#### Input data

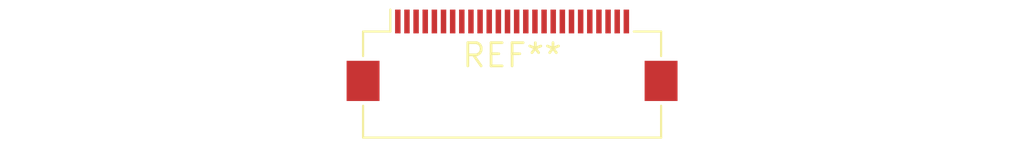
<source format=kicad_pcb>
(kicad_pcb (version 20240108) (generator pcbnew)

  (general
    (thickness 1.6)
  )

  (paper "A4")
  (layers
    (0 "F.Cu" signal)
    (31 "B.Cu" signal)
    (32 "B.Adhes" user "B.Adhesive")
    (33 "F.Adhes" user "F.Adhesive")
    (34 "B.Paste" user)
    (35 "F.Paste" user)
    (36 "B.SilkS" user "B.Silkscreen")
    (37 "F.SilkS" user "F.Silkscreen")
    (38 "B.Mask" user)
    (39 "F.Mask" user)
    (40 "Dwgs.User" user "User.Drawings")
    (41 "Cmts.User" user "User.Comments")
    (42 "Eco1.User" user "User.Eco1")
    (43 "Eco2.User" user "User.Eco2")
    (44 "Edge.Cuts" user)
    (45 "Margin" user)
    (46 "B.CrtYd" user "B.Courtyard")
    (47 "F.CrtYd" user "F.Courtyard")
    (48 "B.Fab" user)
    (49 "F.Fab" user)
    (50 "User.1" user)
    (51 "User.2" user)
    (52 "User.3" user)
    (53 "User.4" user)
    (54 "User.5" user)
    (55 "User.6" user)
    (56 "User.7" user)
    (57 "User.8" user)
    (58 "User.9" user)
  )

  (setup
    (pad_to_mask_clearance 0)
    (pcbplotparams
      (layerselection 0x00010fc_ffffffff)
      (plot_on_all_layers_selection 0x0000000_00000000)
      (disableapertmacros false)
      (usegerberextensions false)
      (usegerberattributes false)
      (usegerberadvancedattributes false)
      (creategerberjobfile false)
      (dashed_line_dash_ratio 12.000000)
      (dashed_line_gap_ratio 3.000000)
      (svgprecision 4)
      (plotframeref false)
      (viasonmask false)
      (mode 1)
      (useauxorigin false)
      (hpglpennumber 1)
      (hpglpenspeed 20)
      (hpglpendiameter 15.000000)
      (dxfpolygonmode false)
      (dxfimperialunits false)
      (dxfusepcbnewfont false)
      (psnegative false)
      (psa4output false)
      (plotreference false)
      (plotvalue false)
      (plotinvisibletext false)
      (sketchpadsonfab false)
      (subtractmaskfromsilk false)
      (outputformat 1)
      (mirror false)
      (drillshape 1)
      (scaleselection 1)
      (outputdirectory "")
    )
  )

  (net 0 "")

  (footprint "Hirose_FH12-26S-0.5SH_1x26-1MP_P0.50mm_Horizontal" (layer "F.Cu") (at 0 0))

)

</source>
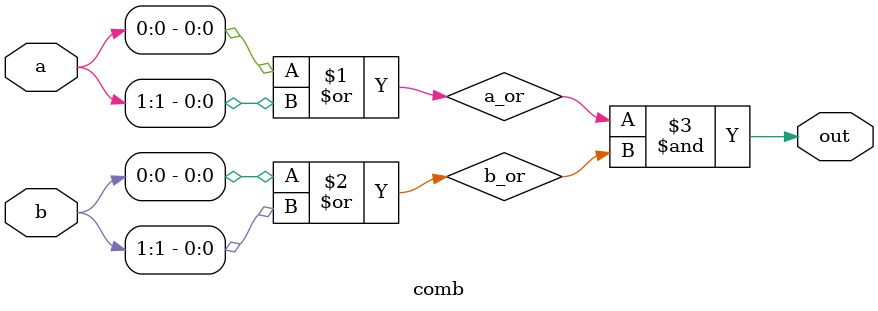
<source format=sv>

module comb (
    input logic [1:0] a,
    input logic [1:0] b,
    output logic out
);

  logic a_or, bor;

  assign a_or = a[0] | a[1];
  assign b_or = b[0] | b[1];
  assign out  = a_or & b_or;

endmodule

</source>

########

*Task objective*.
Your response must be one number, namely how many lines of the data contain the string "source".

*Response to the task*.
4